I started as a graduate at Royal Mail in operations, which I loved. After about five years, I moved into an HR role, which I loved, and tried both ER and Reward specialisms. After about ten years with Royal Mail, I wanted to grown as a HR professional and move into a generalist HR role, so I went to Johnson and Johnson. JnJ is a large healthcare global provider, which had 200,000 colleagues at that time. I worked there for ten years in a variety of HR roles, gaining lots of new experiences. I then went into food manufacturing, which I loved. The leadership team was commercially minded, and new product development excited me. After 4 years with Greencore, I took the step into 3rd party logistics and came to Wincanton.

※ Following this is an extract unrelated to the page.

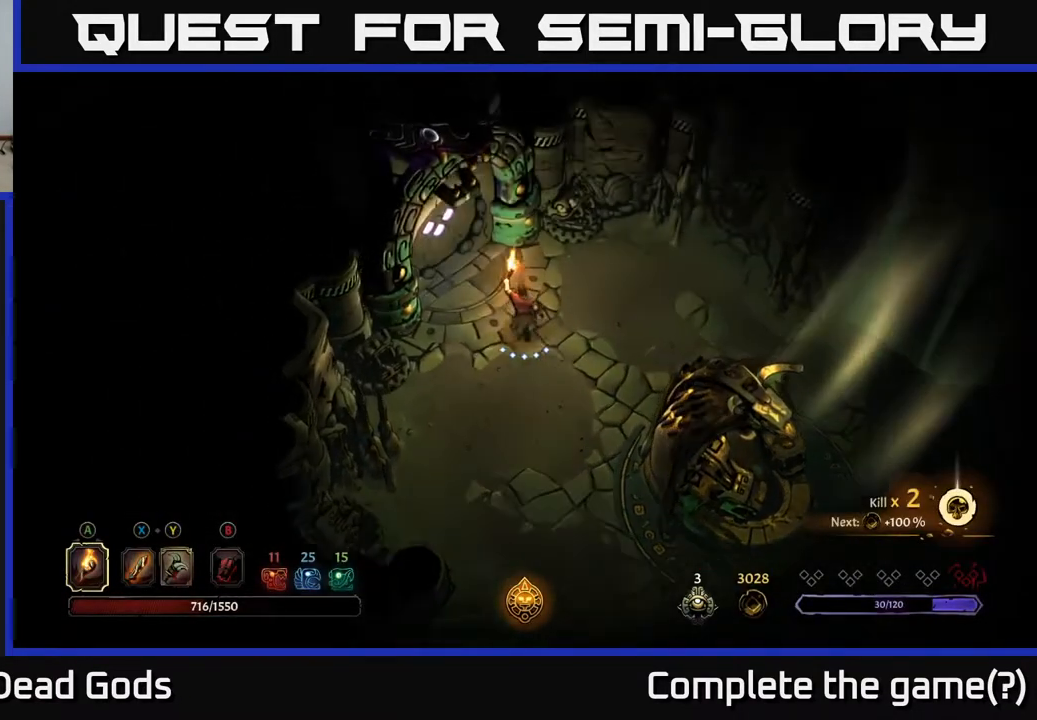
{"buttons": [], "left_stick": "center", "right_stick": "center", "events": [[83, "left_stick", "up-left"], [333, "R1", "down"], [383, "left_stick", "center"], [400, "R1", "up"]]}
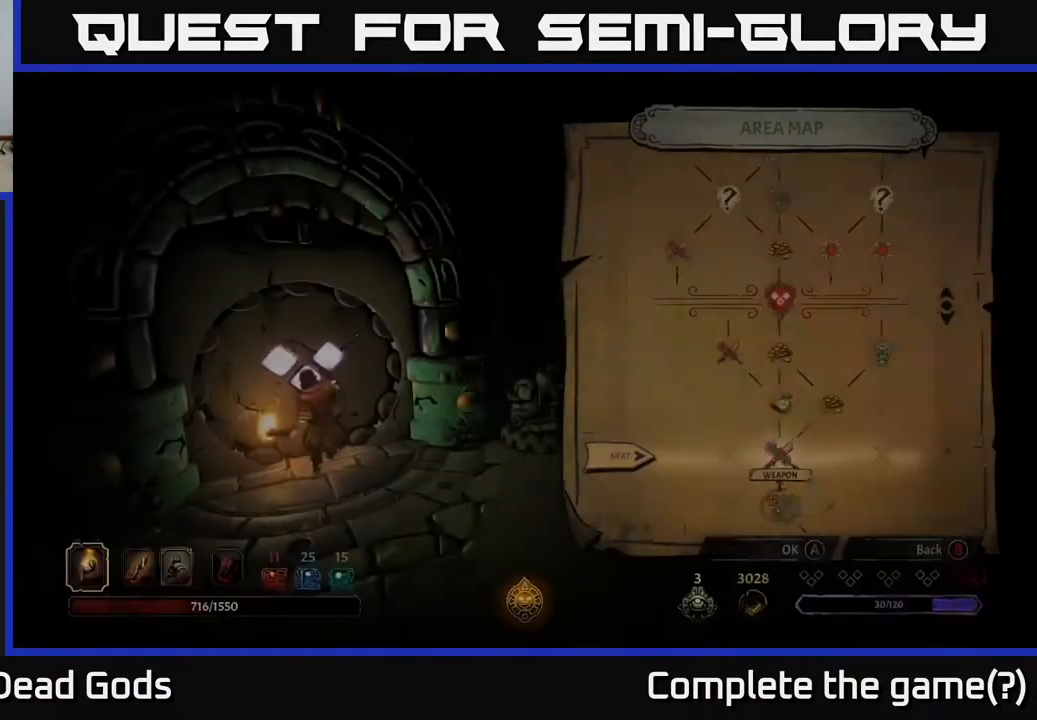
{"buttons": [], "left_stick": "center", "right_stick": "center", "events": []}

We have a strong social values strategy. We’ve been on a D&I journey for about three years now. When you work in logistics, unfortunately, it is predominantly white men in leadership upwards. We have worked hard to shift that dial. Just over a year ago now, we started to look more at engaged social strategies, which we didn’t really have before. We weren’t sharing best practices around the organisation, so this past year has been about shaping this new strategy and understanding our commitments.
We developed 4 main Social value commitments: The first commitment is about “Looking after yourself and others”, which is about well-being and safety. We have a fantastic health and safety record and we work hard on well-being. With our second commitment, we are working to continue to embed our diverse and inclusive cultures. Our third commitment is about enriching communities, which covers everything from volunteering to hiring practices and local education. The last commitment concerns social value partnerships — how do we share our values with the organisations we partner with?
We have a commercial focus when running logistics, developing a fantastic onboarding experience for people, and building a strong culture. When we think about the future, we have to build capability in tech, so a lot of our time is spent looking at what we’ll need moving forward and how a diverse workforce can provide that.
This is something that challenges us, especially because not all of our workforce are tech-enabled. Like many organisations, we have a pulse survey that checks our engagement, which, thankfully, is on the increase! When it comes to strategy, we have a number of communication channels. Teams is brilliant for this; we have big meetings as well as smaller local ones to keep engagement at every level. We also use Hapi App, to communicate directly with all our colleagues, as well as provide them with which can be used to check well-being.
It has not been a difficult sell, to be honest, to persuade the executive team of the need to have a strong social value strategy. The metrics speak for themselves, we can clearly see the link between diverse teams and engagement and commercial delivery. In addition to that, because we have to pitch for business, our customers are clued-in to this agenda and want to make sure that we align with their values.
To zig-zag. Take opportunities as they come, and don’t just be focused on progression upwards! It’s about driving diversity of learning and opportunity so you can constantly grow.